From top to bottom, write out the listing exactly and skip every picture.

BEGIN AVAILABLE RECORDS

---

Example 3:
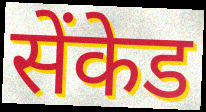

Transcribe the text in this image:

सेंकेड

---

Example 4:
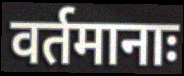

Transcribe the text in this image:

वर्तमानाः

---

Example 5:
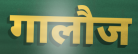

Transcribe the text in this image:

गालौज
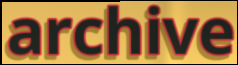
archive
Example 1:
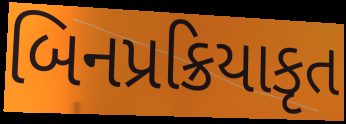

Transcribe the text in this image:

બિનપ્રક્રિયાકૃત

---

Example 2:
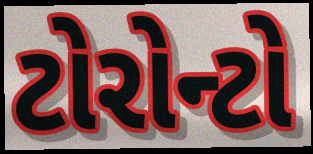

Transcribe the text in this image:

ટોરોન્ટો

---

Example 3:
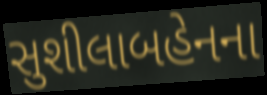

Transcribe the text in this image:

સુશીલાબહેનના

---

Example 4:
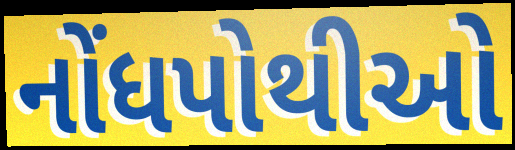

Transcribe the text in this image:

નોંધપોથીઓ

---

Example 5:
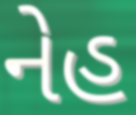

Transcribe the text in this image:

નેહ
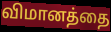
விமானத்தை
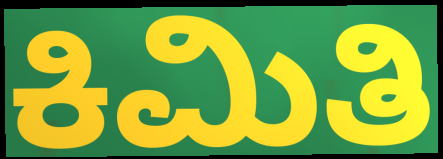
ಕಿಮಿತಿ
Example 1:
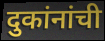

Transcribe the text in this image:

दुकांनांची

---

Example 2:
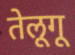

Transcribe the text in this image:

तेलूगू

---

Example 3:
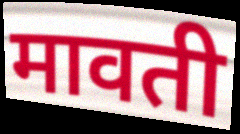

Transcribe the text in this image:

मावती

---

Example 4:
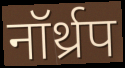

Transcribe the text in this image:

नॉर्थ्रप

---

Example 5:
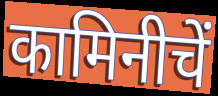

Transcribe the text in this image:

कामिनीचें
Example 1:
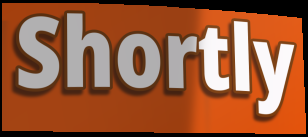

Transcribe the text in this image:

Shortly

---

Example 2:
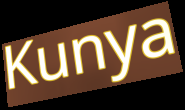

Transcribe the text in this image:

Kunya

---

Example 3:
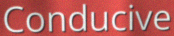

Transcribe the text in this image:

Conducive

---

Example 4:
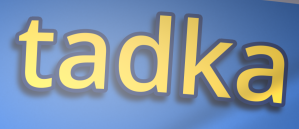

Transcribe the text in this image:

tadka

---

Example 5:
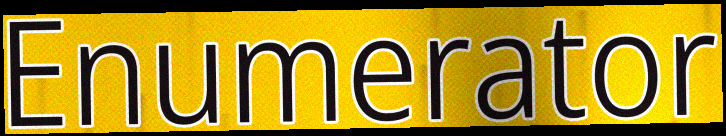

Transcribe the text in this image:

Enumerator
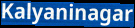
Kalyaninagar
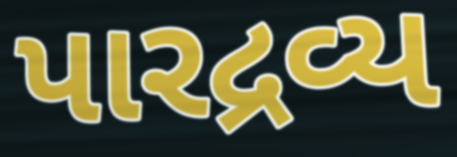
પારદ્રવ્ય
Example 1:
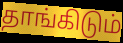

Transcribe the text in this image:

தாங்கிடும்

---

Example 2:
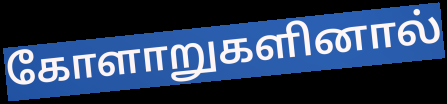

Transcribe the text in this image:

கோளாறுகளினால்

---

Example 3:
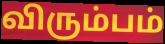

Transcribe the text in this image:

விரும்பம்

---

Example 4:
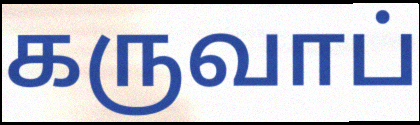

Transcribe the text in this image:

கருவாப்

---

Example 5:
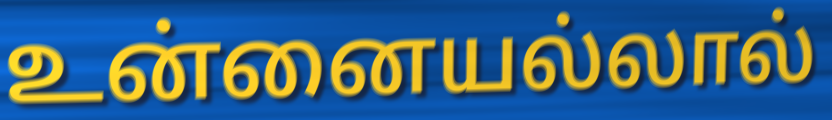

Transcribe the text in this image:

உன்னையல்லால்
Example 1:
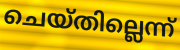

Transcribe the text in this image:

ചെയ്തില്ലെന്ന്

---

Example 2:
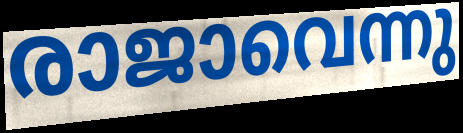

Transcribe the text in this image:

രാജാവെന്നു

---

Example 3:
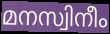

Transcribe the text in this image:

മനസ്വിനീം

END AVAILABLE RECORDS

[RESULT OF THE TASK]
---

Example 3:

Transcribe the text in this image:

सेंकेड

---

Example 4:

Transcribe the text in this image:

वर्तमानाः

---

Example 5:

Transcribe the text in this image:

गालौज
archive
Example 1:

Transcribe the text in this image:

બિનપ્રક્રિયાકૃત

---

Example 2:

Transcribe the text in this image:

ટોરોન્ટો

---

Example 3:

Transcribe the text in this image:

સુશીલાબહેનના

---

Example 4:

Transcribe the text in this image:

નોંધપોથીઓ

---

Example 5:

Transcribe the text in this image:

નેહ
விமானத்தை
ಕಿಮಿತಿ
Example 1:

Transcribe the text in this image:

दुकांनांची

---

Example 2:

Transcribe the text in this image:

तेलूगू

---

Example 3:

Transcribe the text in this image:

मावती

---

Example 4:

Transcribe the text in this image:

नॉर्थ्रप

---

Example 5:

Transcribe the text in this image:

कामिनीचें
Example 1:

Transcribe the text in this image:

Shortly

---

Example 2:

Transcribe the text in this image:

Kunya

---

Example 3:

Transcribe the text in this image:

Conducive

---

Example 4:

Transcribe the text in this image:

tadka

---

Example 5:

Transcribe the text in this image:

Enumerator
Kalyaninagar
પારદ્રવ્ય
Example 1:

Transcribe the text in this image:

தாங்கிடும்

---

Example 2:

Transcribe the text in this image:

கோளாறுகளினால்

---

Example 3:

Transcribe the text in this image:

விரும்பம்

---

Example 4:

Transcribe the text in this image:

கருவாப்

---

Example 5:

Transcribe the text in this image:

உன்னையல்லால்
Example 1:

Transcribe the text in this image:

ചെയ്തില്ലെന്ന്

---

Example 2:

Transcribe the text in this image:

രാജാവെന്നു

---

Example 3:

Transcribe the text in this image:

മനസ്വിനീം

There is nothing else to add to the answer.